:: Problem statement ::
In the listing below, which lines contain the string "CONTADORA"? Copy them all.

_ _ _

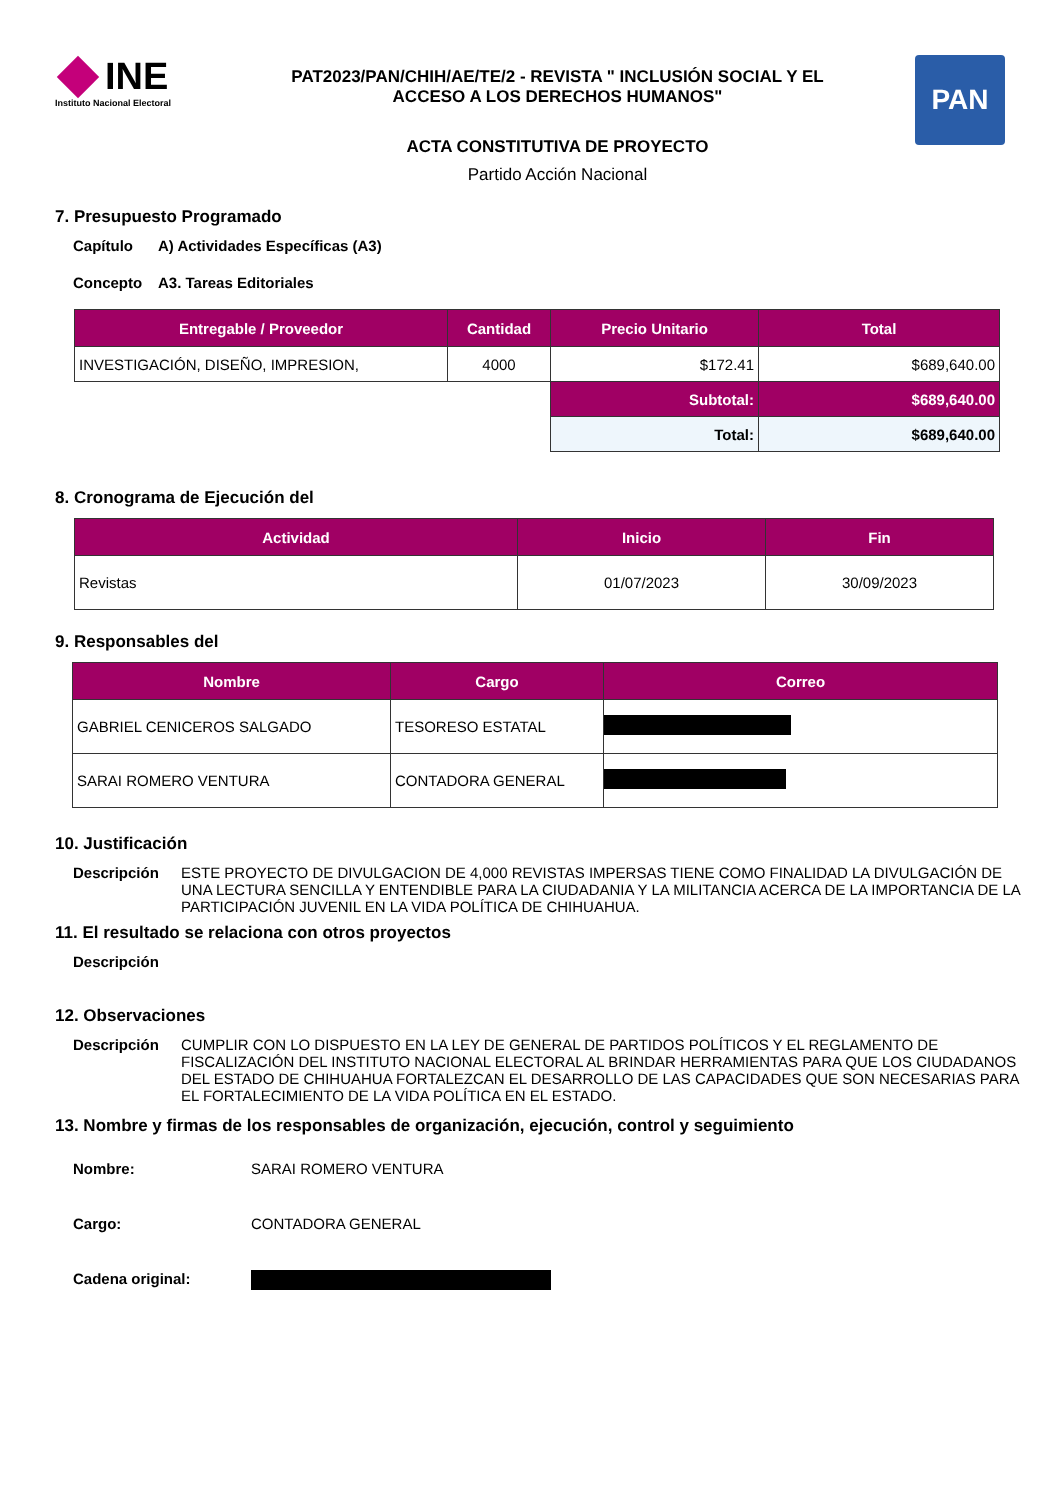INE
Instituto Nacional Electoral
PAT2023/PAN/CHIH/AE/TE/2 - REVISTA " INCLUSIÓN SOCIAL Y EL
ACCESO A LOS DERECHOS HUMANOS"
ACTA CONSTITUTIVA DE PROYECTO
Partido Acción Nacional
PAN
7. Presupuesto Programado
Capítulo A) Actividades Específicas (A3)
Concepto A3. Tareas Editoriales
| Entregable / Proveedor | Cantidad | Precio Unitario | Total |
| --- | --- | --- | --- |
| INVESTIGACIÓN, DISEÑO, IMPRESION, | 4000 | $172.41 | $689,640.00 |
| | | Subtotal: | $689,640.00 |
| | | Total: | $689,640.00 |
8. Cronograma de Ejecución del
| Actividad | Inicio | Fin |
| --- | --- | --- |
| Revistas | 01/07/2023 | 30/09/2023 |
9. Responsables del
| Nombre | Cargo | Correo |
| --- | --- | --- |
| GABRIEL CENICEROS SALGADO | TESORESO ESTATAL | |
| SARAI ROMERO VENTURA | CONTADORA GENERAL | |
10. Justificación
Descripción ESTE PROYECTO DE DIVULGACION DE 4,000 REVISTAS IMPERSAS TIENE COMO FINALIDAD LA DIVULGACIÓN DE UNA LECTURA SENCILLA Y ENTENDIBLE PARA LA CIUDADANIA Y LA MILITANCIA ACERCA DE LA IMPORTANCIA DE LA PARTICIPACIÓN JUVENIL EN LA VIDA POLÍTICA DE CHIHUAHUA.
11. El resultado se relaciona con otros proyectos
Descripción
12. Observaciones
Descripción CUMPLIR CON LO DISPUESTO EN LA LEY DE GENERAL DE PARTIDOS POLÍTICOS Y EL REGLAMENTO DE FISCALIZACIÓN DEL INSTITUTO NACIONAL ELECTORAL AL BRINDAR HERRAMIENTAS PARA QUE LOS CIUDADANOS DEL ESTADO DE CHIHUAHUA FORTALEZCAN EL DESARROLLO DE LAS CAPACIDADES QUE SON NECESARIAS PARA EL FORTALECIMIENTO DE LA VIDA POLÍTICA EN EL ESTADO.
13. Nombre y firmas de los responsables de organización, ejecución, control y seguimiento
Nombre: SARAI ROMERO VENTURA
Cargo: CONTADORA GENERAL
Cadena original:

_ _ _

:: Expected answer ::
| SARAI ROMERO VENTURA | CONTADORA GENERAL | |
Cargo: CONTADORA GENERAL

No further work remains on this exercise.